ワインは世界共通の通貨でありビジネスツール
──渡辺順子氏(ワインスペシャリスト、オークショニア)
「ワインはビジネスパーソンにとって必須のコミュニケーションツール」だと語るのは渡辺順子氏。2001年から2009年までNYのオークションハウス「クリスティーズ」でアジア人初のワインスぺシャリストとして活躍した経験を生かし、18年9月に『教養としてのワイン』(ダイヤモンド社)を上梓した。
「アメリカではビジネスエリートがこぞってワインを学んでいます。とくにNYでは異なるバックグラウンドの人々が一堂に会するビジネスディナーの機会が多くあり、そんなときに適切なワインを選び、話題を提供するのはビジネスマンとしての手腕が問われるポイント。またワインを人と分かち合うことで連帯意識と親近感が生まれ、互いの距離を縮めてくれるコミュニケーションツールでもあります」
そして過熱するワイン投資について、渡辺氏はその価格の高騰ぶりを目の当たりにしてきた当事者でもある。
「例えば2000年ヴィンテージのボルドー産ワイン96本セットが2003年には3万8000ドルでしたが、たった3年後に持ち主が再度出品した際は10万5000ドルまで上がりました。ワインは付加価値と稀少価値により価格が変動する唯一の商品です。また、毎年その本数が減っていくのでその稀少性も高まります。中国のワイン投資熱もまだ冷めやらず、中国元をワインに変える動きは高まる一方。その意味では、ワインは世界共通のコミュニケーションツールであり、さらに共通の通貨であるともいえますね」。

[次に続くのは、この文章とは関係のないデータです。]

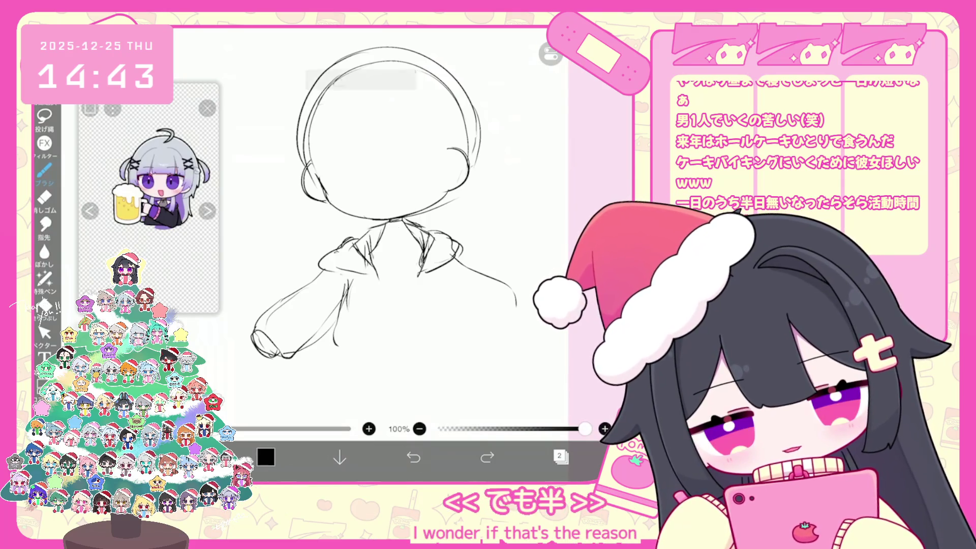
left_click_drag(387, 227, 406, 226)
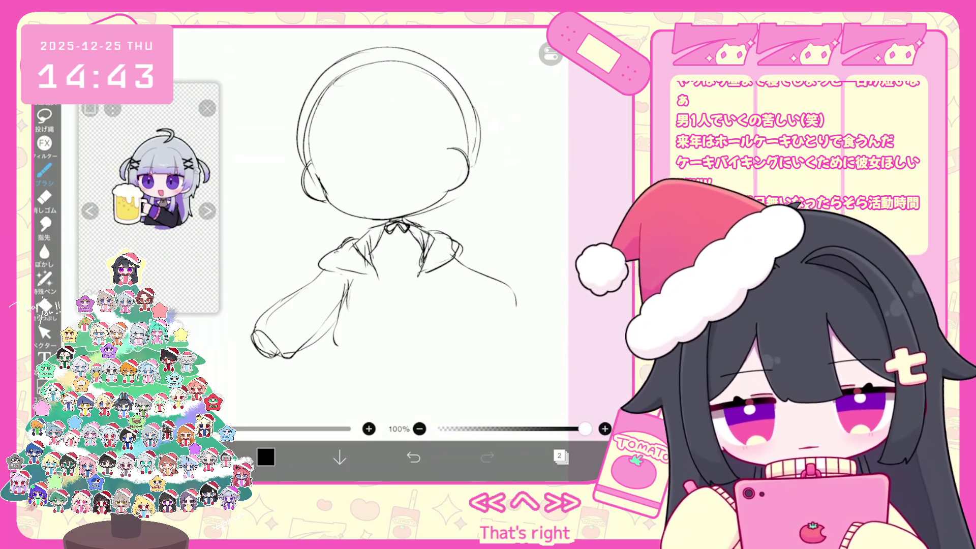
left_click_drag(393, 230, 390, 254)
left_click_drag(400, 229, 405, 252)
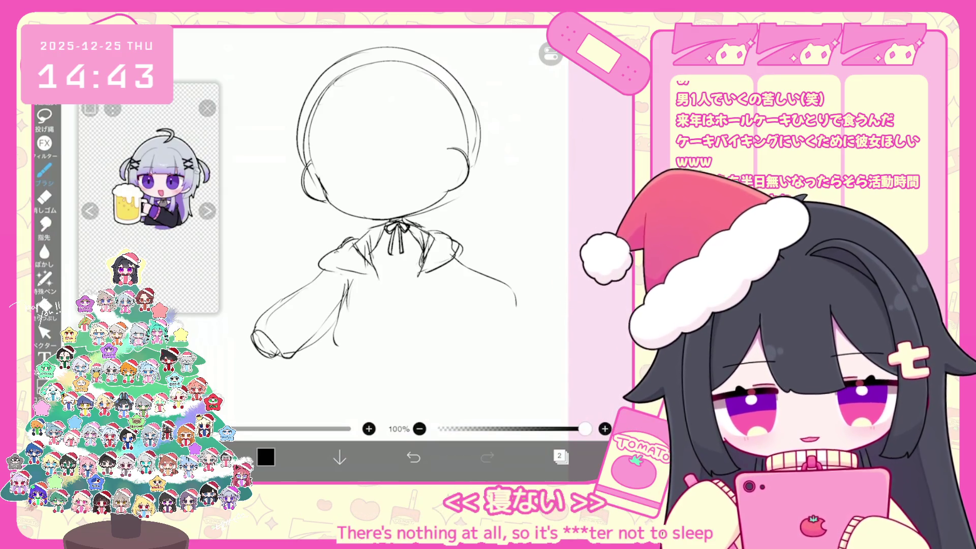
mouse_move(418, 228)
left_mouse_down()
mouse_move(419, 258)
mouse_move(427, 254)
left_mouse_up()
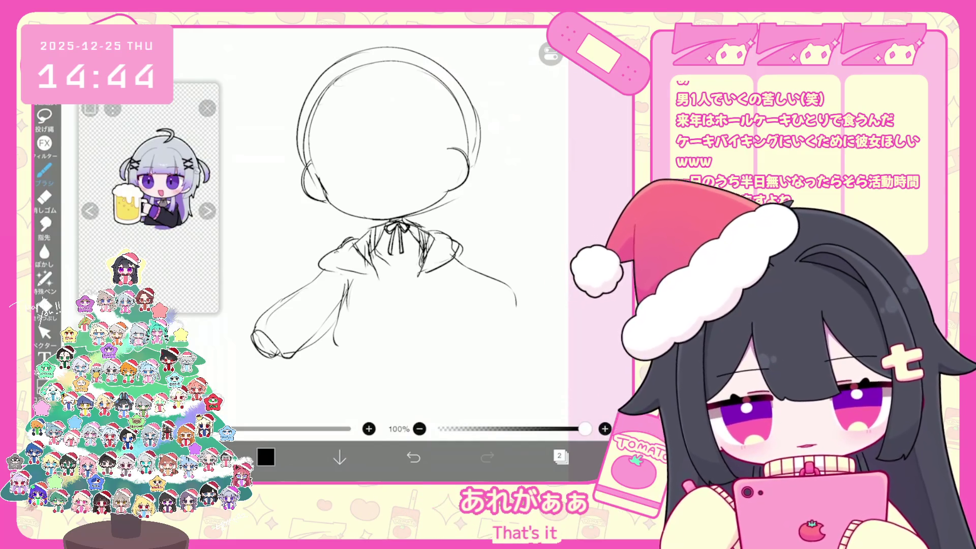
Remove the unwanted collar strokes and draw a short vertical line below the bow.
mouse_move(411, 257)
left_mouse_down()
mouse_move(419, 269)
mouse_move(384, 313)
left_mouse_up()
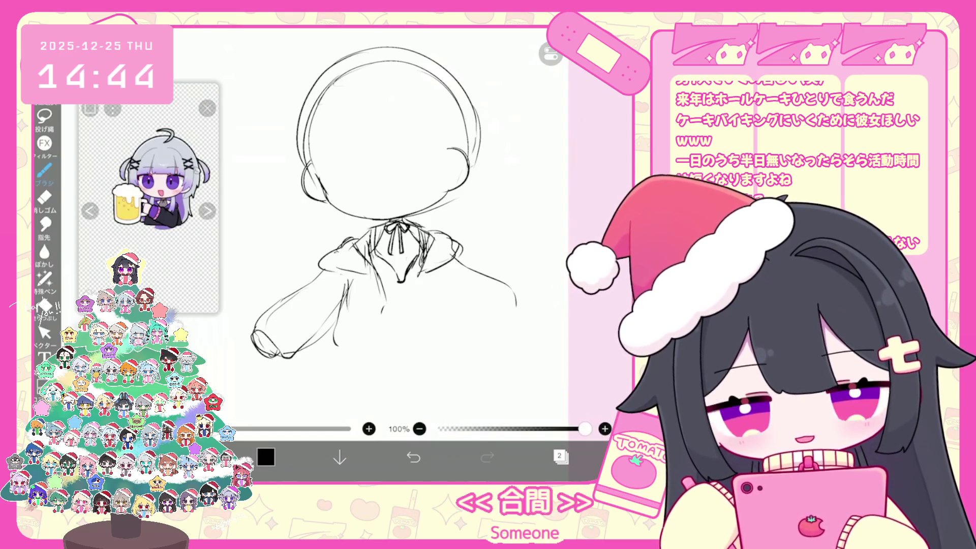
key("ctrl+z")
key("ctrl+z")
key("ctrl+z")
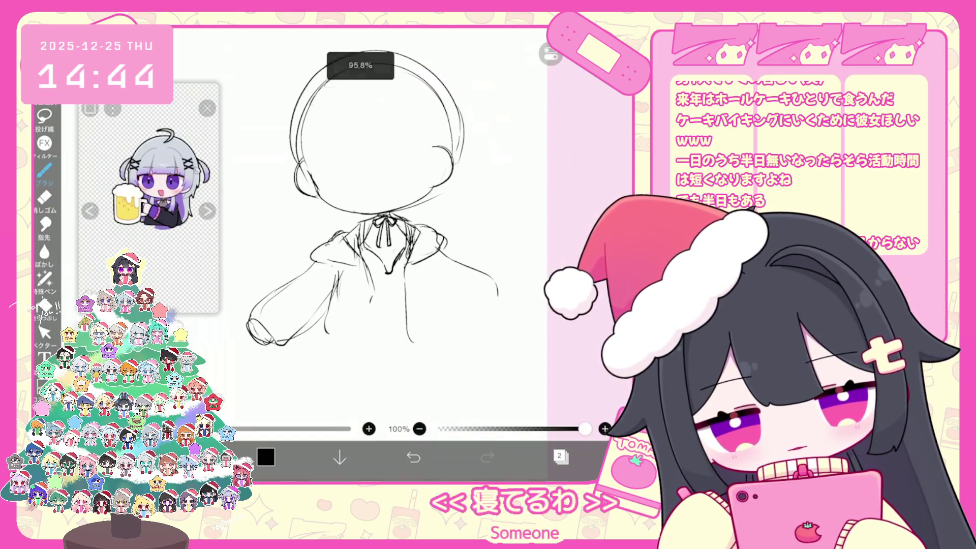
key("ctrl+z")
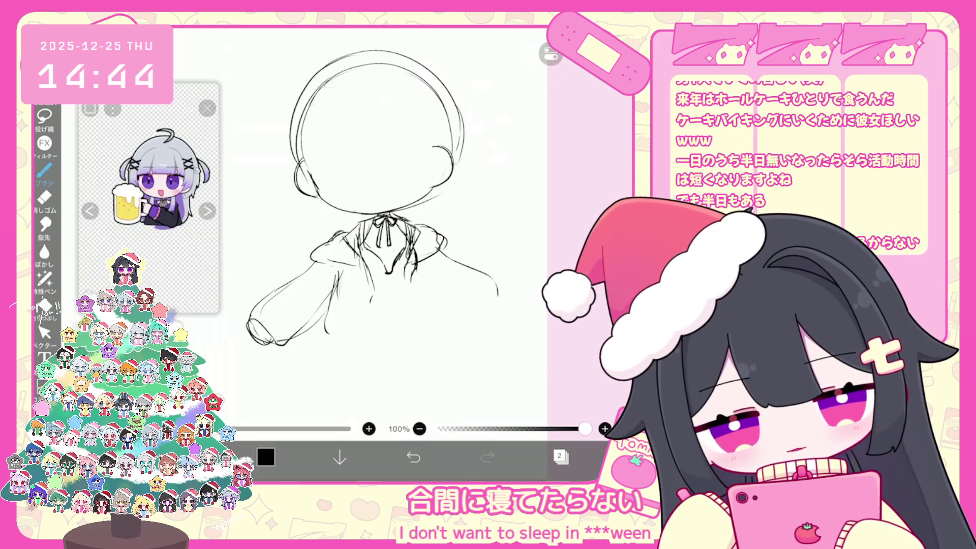
left_click_drag(413, 279, 414, 299)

渡辺順子◎1990年に渡米。1本のシャトー・ペトリュスとの出会いをきっかけにワインの世界へ足を踏み入れ、01年~09年オークションハウス「クリスティーズ」でアジア人初ワインスペシャリストとして勤務。現在はプレミアムワイン代表として、ワインオークション文化を日本に広めるかたわら、富裕層向けワインセミナーを開催。